= GEGEBENER TEXT =
═══
# Schrittmotoren ansteuern



## HDD (1 März 2006)

Hallo,
ich soll in einer Fräse drei Schrittmotoren ansteuern und zwar jeden Antrieb nur über je einen Taster vor und zurück das ganze mit Geschwindigkeitseinstellung über Poti. und Endlagenbegrenzung über Endschalter.
Es war mal eine Steuerung drin die aber komplett defekt ist und von der es keine Unterlagen mehr gibt .
Also bräuchte ich ein Leistungsteil und ein Steuerung das ganze so günstig wie möglich . 
Wenn jemand einen Link zu einem Hersteller hätte oder so was schon mal realisiert hat währe ich sehr dankbar über eine Info.
Und eine Anzeige für den Verfahrweg denke da an Heidenhahn die sind da auch schon mehrfach verbaut.


Mit freundlichen Grüßen

HDD


----------



## Helmut (3 März 2006)

Hallo HDD,

müssen deine drei Stepper synchronisiert werden oder kann jeder einzeln gesteuert werden?

Gruss

Helmut


----------



## HDD (3 März 2006)

Hallo Helmut ,
es soll jeder einzeln verfahren werden.

HDD


----------



## Helmut (3 März 2006)

Hallo HDD,

Günstigste mit bekannte Lösung:

Simatic S7-200 CPU 222 (DC/DC/DC) zusätzlich ein EM253.

Wahrscheinlich einfacher aber sicher teurer:

Simatic S7-200 CPU 224 oder größer zusätzlich drei EM253.

Unterschiede:
Jede S7-200 CPU (DC/DC/DC) Version hat zwei Pulsausgänge "onboard" damit könntest du schon mal zwei Schrittmotore über Leistungsendstufen steuern. Der dritte über EM353.

CPU ~ 210€, EM253 ~395€

EM253: Rel. und Abs. Bewegungen, Drehrichtung wird selbständig ermittelt, S-Kurve, Referenzpunktfahrt 4 Modi, Tipbetrieb, ...
Steuerpanel für IBS inclusive Modifikation der wichtigsten Parameter kostenloser Bestandteil der SW.

Bei den Onboard kannst nur Rel. Bewegungen ausführen, Drehrichtung must du vorgeben. Kein IBS oder Steuer Tool.

Lad dir doch mal das entsprechende Beispiel von Siemens unter:

www.ad.siemens.de/microset

Viel Spaß.

Helmut


----------



## HDD (3 März 2006)

Hallo Helmut,
danke für die Antwort. Ich habe mittlerweile eine Lösung gefunden die ich einfach über Taster Ansteuern kann.
www.ec-motion.de. 


HDD


----------
═══
= VORLIEGENDE DATEN =
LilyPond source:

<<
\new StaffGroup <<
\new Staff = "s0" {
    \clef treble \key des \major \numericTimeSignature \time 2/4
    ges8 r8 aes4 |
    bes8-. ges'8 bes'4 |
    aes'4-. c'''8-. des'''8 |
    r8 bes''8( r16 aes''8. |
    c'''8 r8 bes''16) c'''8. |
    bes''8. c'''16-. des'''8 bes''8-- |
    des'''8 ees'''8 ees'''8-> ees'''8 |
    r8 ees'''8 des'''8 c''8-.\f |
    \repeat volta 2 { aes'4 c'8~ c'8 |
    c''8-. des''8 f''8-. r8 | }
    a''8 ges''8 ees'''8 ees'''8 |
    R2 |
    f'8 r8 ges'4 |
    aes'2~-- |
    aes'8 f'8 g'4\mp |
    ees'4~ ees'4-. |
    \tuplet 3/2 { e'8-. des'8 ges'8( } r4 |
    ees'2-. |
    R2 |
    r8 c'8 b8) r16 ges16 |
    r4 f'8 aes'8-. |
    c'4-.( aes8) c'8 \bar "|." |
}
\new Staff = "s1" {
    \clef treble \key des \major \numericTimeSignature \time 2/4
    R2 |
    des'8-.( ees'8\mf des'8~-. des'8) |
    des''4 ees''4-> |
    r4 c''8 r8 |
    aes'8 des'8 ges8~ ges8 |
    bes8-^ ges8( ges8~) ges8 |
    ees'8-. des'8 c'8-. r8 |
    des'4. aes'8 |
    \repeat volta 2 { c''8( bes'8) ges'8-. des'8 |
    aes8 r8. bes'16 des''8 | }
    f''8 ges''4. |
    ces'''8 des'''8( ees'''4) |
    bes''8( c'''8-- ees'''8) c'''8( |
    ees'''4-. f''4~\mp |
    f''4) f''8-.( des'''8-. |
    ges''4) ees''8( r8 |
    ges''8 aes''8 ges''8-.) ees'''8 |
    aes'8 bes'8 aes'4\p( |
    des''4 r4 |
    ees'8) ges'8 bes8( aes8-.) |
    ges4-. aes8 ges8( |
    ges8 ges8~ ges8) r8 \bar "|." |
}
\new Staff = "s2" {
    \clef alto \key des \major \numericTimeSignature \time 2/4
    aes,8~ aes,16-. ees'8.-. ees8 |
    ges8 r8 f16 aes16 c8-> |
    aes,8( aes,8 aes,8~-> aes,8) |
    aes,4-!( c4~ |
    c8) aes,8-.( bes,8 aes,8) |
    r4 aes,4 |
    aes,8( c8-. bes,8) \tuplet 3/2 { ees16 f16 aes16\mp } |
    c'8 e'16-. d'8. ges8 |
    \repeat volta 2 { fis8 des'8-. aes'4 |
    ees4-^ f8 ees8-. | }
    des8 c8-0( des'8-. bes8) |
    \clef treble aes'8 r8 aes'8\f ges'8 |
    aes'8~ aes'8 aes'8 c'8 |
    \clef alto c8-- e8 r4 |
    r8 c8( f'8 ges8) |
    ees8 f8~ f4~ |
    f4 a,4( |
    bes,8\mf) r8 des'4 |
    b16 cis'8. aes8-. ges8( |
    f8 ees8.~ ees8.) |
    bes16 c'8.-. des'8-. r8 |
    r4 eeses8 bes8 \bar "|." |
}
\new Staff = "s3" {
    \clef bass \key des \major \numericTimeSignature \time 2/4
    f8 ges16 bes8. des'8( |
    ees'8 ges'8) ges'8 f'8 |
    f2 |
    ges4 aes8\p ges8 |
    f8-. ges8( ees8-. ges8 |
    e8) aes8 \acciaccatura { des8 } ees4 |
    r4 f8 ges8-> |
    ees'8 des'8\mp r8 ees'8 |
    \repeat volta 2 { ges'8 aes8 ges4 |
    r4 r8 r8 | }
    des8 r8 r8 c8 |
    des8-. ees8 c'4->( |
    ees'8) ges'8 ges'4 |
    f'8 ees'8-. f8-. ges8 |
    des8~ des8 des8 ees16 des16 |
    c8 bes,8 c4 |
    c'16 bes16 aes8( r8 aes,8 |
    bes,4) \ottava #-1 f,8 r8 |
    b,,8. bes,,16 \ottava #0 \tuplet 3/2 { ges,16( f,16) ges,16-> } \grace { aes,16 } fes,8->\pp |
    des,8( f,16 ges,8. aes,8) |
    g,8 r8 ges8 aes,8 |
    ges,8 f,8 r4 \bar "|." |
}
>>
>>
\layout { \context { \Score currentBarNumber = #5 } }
═══
= AUFGABEN =
[1] Beantworten Sie anhand des Forumsthreads über Schrittmotoren:
(a) Wie viele Schrittmotoren sollen in der Fräse angesteuert werden?
(b) Wie viele Pulsausgänge hat jede S7-200 CPU in der Version DC/DC/DC laut Helmut „onboard“?
(c) Welche Internetadresse nennt HDD in seiner letzten Nachricht?
[2] Schreiben Sie aus dem Forumsthread über Schrittmotoren den Abschnitt ab Beginn bei „# Schrittmotoren ansteuern“ bis einschließlich „wie möglich .“ wortgetreu ab.

= LÖSUNGEN =
[1]
(a) Drei.
(b) Zwei.
(c) www.ec-motion.de

[2]
# Schrittmotoren ansteuern



## HDD (1 März 2006)

Hallo,
ich soll in einer Fräse drei Schrittmotoren ansteuern und zwar jeden Antrieb nur über je einen Taster vor und zurück das ganze mit Geschwindigkeitseinstellung über Poti. und Endlagenbegrenzung über Endschalter.
Es war mal eine Steuerung drin die aber komplett defekt ist und von der es keine Unterlagen mehr gibt .
Also bräuchte ich ein Leistungsteil und ein Steuerung das ganze so günstig wie möglich .